Mais, si le président refuse de coopérer aux requêtes du Congrès, ses demandes pourraient être refusées. La procédure prévoit par ailleurs que les démocrates conservent le droit de refuser des témoins.

Les démocrates essaient de destituer le président parce qu'ils ont peur de ne pas pouvoir le battre avec les boîtes de scrutin.

Kevin McCarthy, chef de la minorité républicaine à la Chambre

Si les preuves sont jugées suffisantes, la commission de la Justice aura le mandat de rédiger l'acte d'accusation contre le président Trump.

Le cas échéant, il reviendra au Sénat de se prononcer sur chacun des chefs d'accusation. Pour que le président soit destitué, il faut que les deux tiers des sénateurs approuvent au moins un chef d'accusation.

Cela est loin d'être acquis, dans la mesure où le Sénat compte en ce moment 53 républicains et 45 démocrates, en plus de deux indépendants qui votent généralement avec les démocrates.

Nancy Pelosi derrière un lutrin.

La présidente de la Chambre des représentants tient une conférence de presse avant de participer au vote relativement au processus de destitution du président Trump.
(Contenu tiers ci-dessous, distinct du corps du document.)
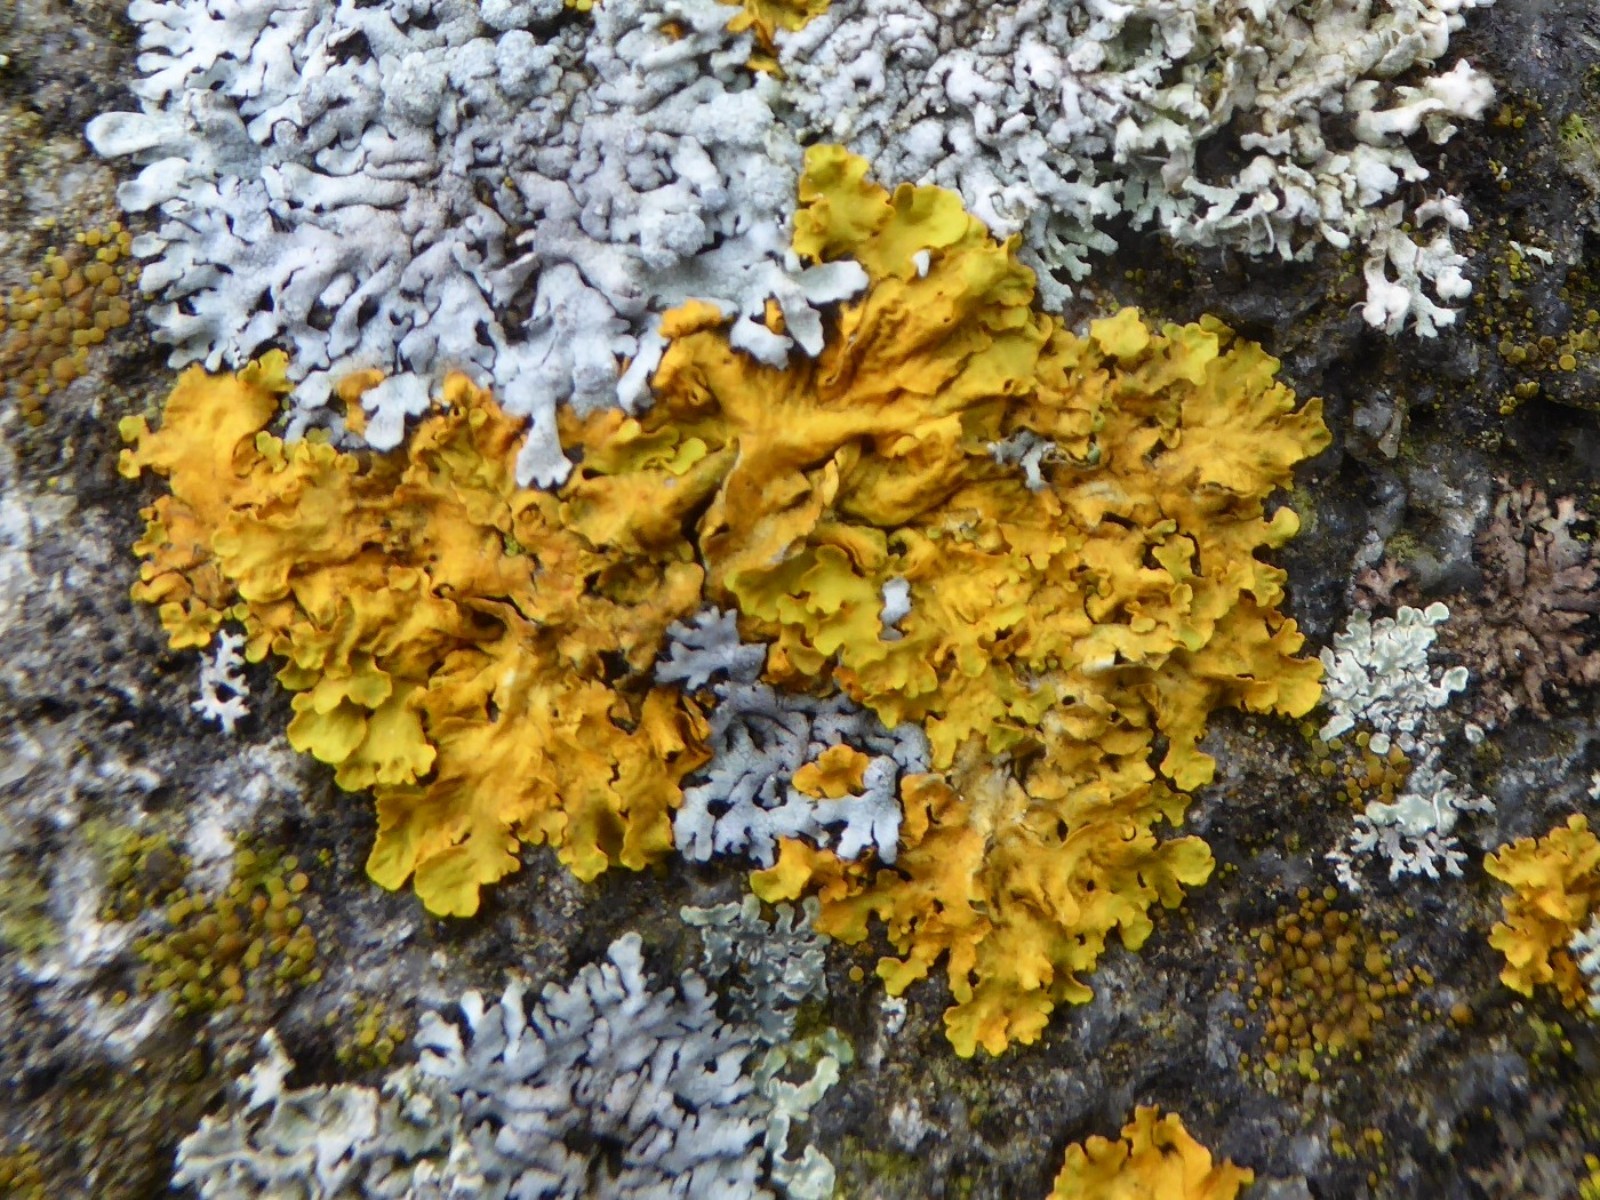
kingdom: Fungi
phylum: Ascomycota
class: Lecanoromycetes
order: Teloschistales
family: Teloschistaceae
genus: Xanthoria
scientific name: Xanthoria parietina
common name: almindelig væggelav
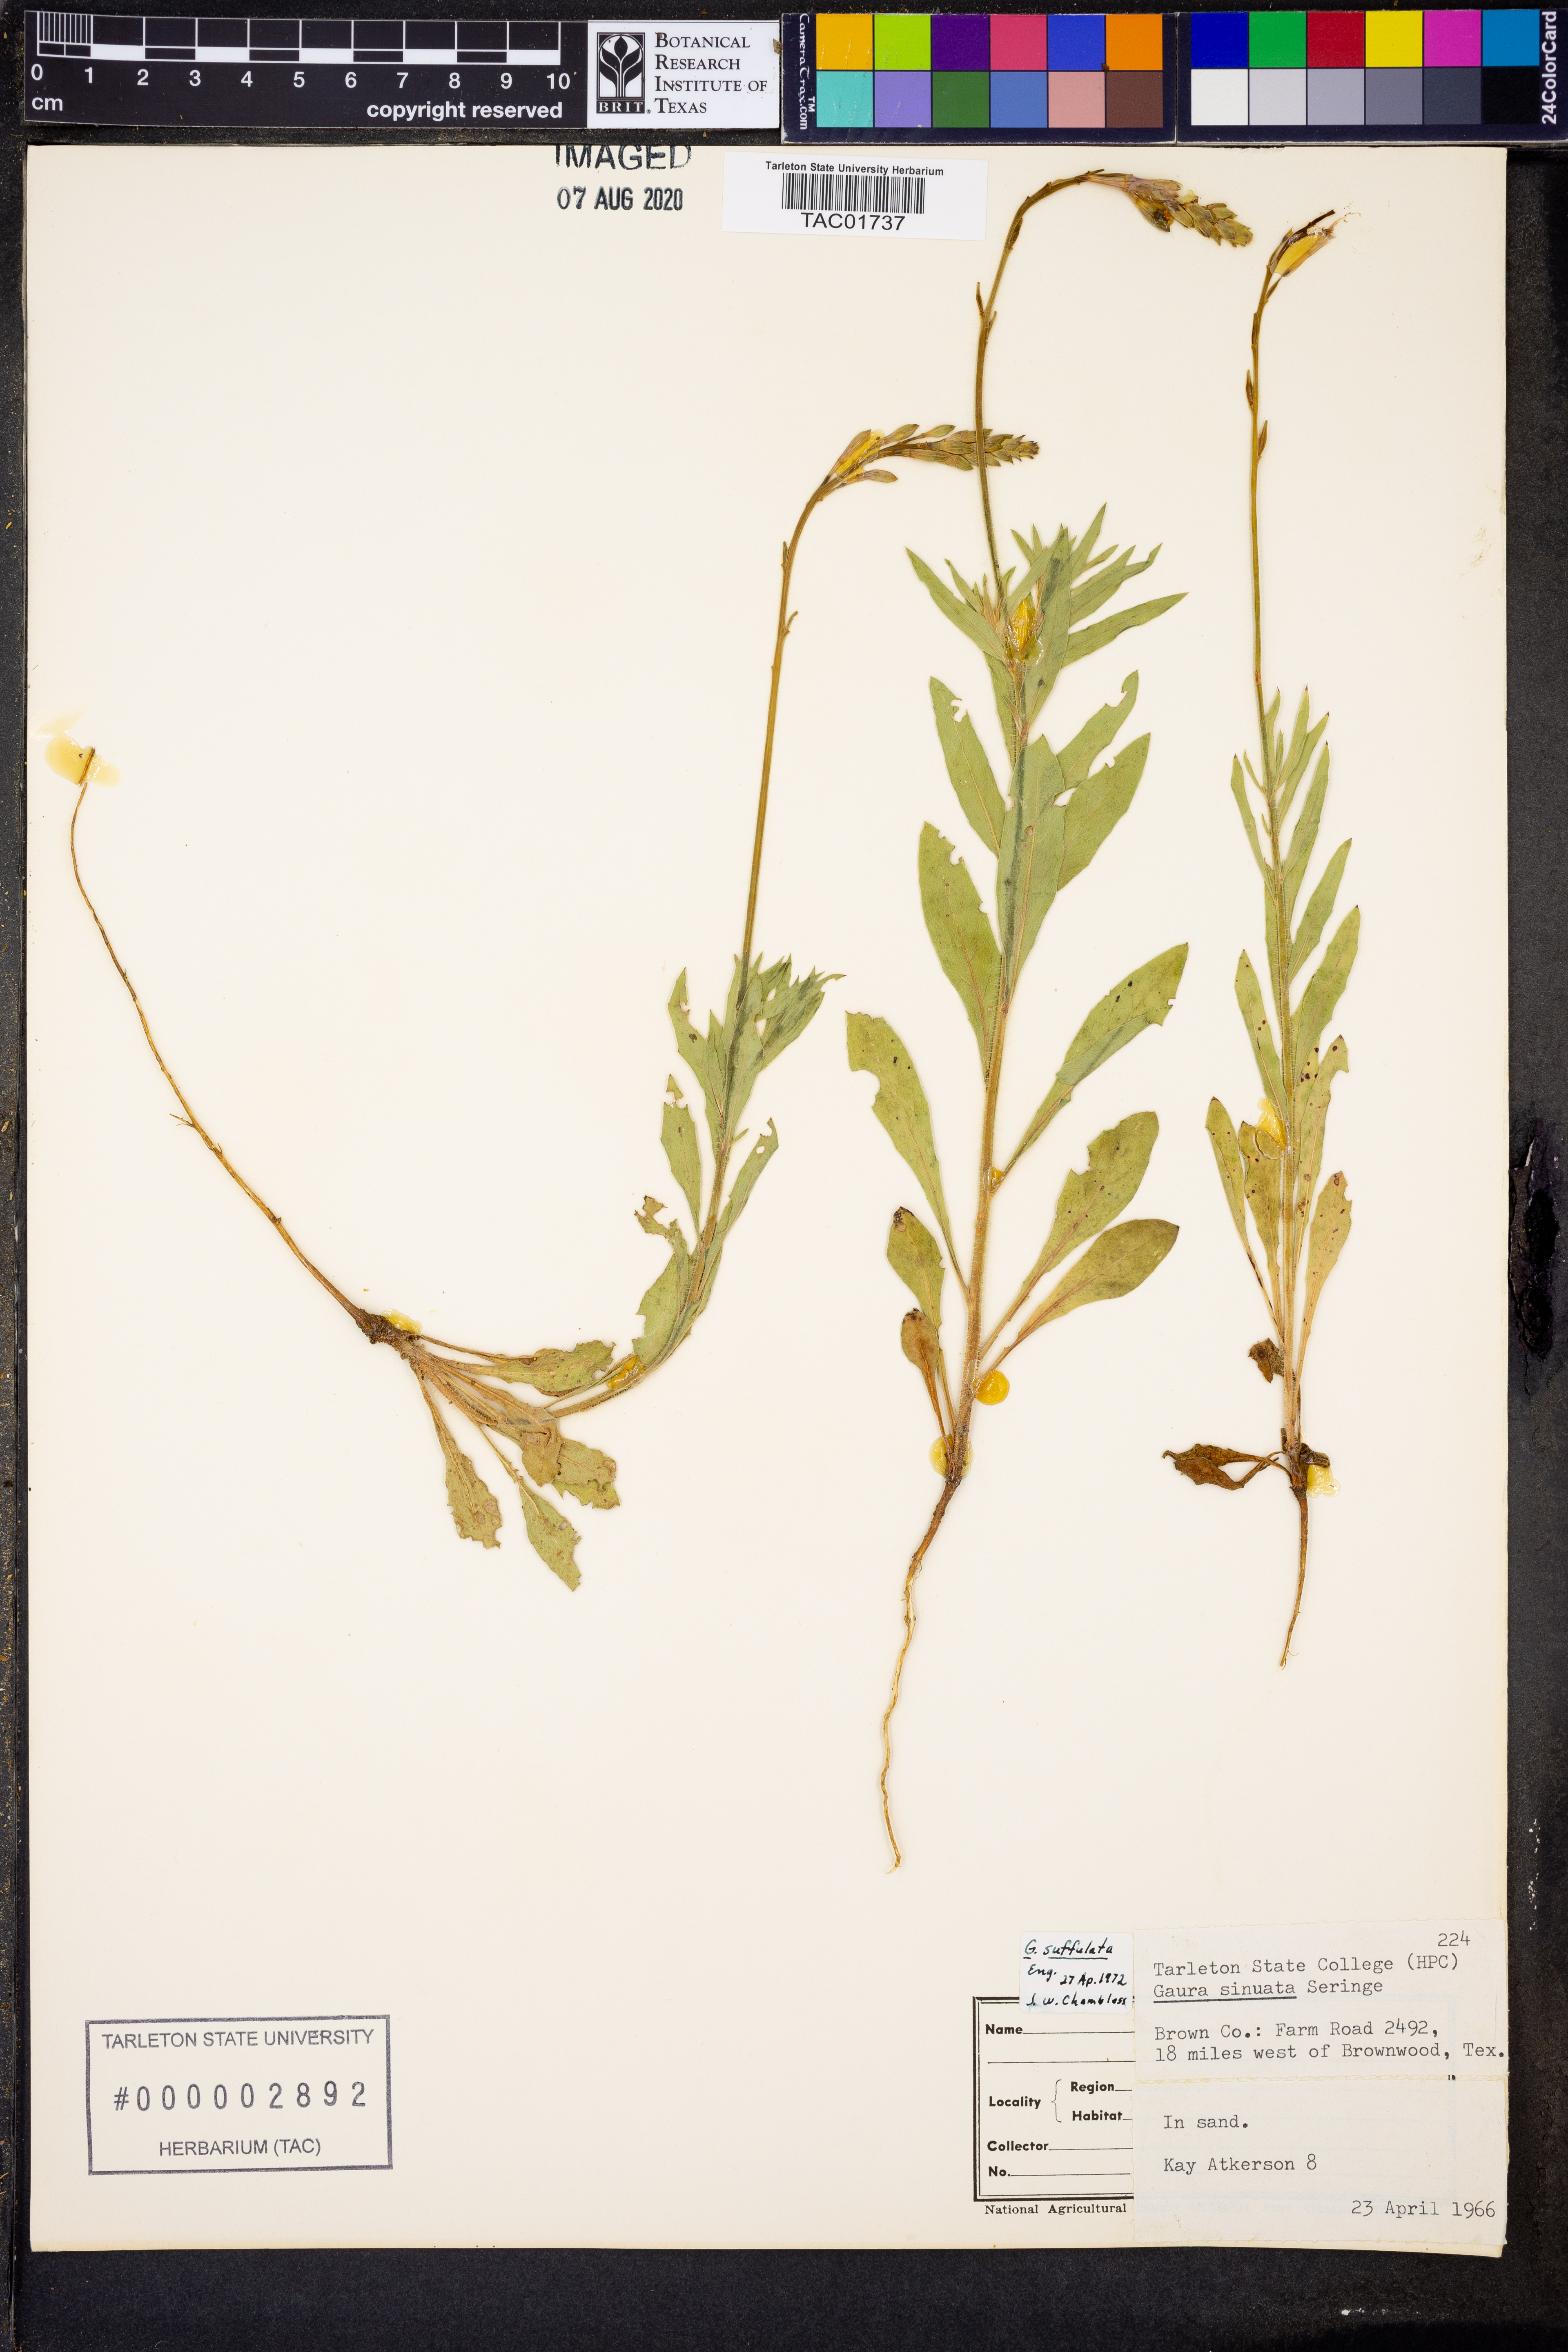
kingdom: Plantae
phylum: Tracheophyta
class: Magnoliopsida
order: Myrtales
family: Onagraceae
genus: Oenothera
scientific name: Oenothera Gaura suffulta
Photo : Getty Images / Chip Somodevilla

Une chasse aux sorcières, dénonce le président

Bien que la présidente de la Chambre, la démocrate Nancy Pelosi, ait annoncé l'ouverture d'une enquête visant le président il y a un peu plus d'un mois, aucun vote formel n'avait encore lieu à ce sujet.

Jusqu'ici, des commissions de la Chambre à majorité démocrate ont plutôt entendu à huis clos des diplomates ou des conseillers de la Maison-Blanche, s'attirant les foudres du président et de ses alliés républicains, qui ont dénoncé un processus opaque.

Jeudi, c'était au tour de Tim Morrison, un expert de la Russie et conseiller en sécurité à la Maison-Blanche, de témoigner. Je veux être clair : je n'ai jamais été inquiété par quoi que ce soit d'illégal dans ces discussions, a expliqué M. Morrison, qui a remis sa démission du Conseil de sécurité nationale la veille de son témoignage.

Les propos de Tim Morrison contredisent directement ceux d'un autre témoin-clé, le lieutenant-colonel Alexander Vindman, qui avait plutôt affirmé mardi avoir tout de suite été alerté par la teneur illégale des conversations entre Donald Trump et son homologue ukrainien, Volodymyr Zelensky.

M. Morrison a soutenu jeudi que, s'il ne craignait pas que la conversation entre Trump et Zelensky soit illégale, il craignait toutefois qu'elle soit perçue comme telle si jamais elle était dévoilée au grand public. Pour les républicains, il s'agit là d'un tournant clair en faveur de Donald Trump.

L'ensemble de ces témoignages visent à déterminer quels efforts ont été déployés par des proches du président, en marge des canaux de la diplomatie officielle, pour convaincre l'Ukraine de fournir des informations embarrassantes sur Joe Biden, l'un des favoris de la course à l'investiture démocrate.

Nancy Pelosi a décidé d'engager son parti sur la voie de la mise en accusation en vue d'une destitution (impeachment) après des révélations sur un appel téléphonique entre Donald Trump et son homologue ukrainien Volodymyr Zelensky au coeur de l'été.

Lors de cet échange, rendu public après l'intervention d'un lanceur d'alerte, le président républicain avait demandé à son interlocuteur de se pencher sur son rival démocrate Joe Biden et les affaires de son fils Hunter en Ukraine.

Les démocrates l'accusent depuis d'avoir abusé de son pouvoir à des fins personnelles, Joe Biden étant bien placé pour l'affronter lors de la présidentielle de 2020.

Commentant le dénouement du vote sur Twitter, le président Trump a une fois de plus avancé qu'il était victime de la plus grande chasse aux sorcières de l'histoire des États-Unis.

La porte-parole de la Maison-Blanche, Stephanie Grisham, a pour sa part dénoncé l'obsession des démocrates pour cette procédure illégitime n'ayant rien à voir selon elle avec les besoins de la population.

Les démocrates veulent rendre un verdict sans offrir à l'administration la chance de présenter une défense. C'est injuste, inconstitutionnel et fondamentalement antiaméricain.

Stephanie Grisham, porte-parole de la Maison-Blanche

Le président n'a rien fait de mal, a-t-elle assuré.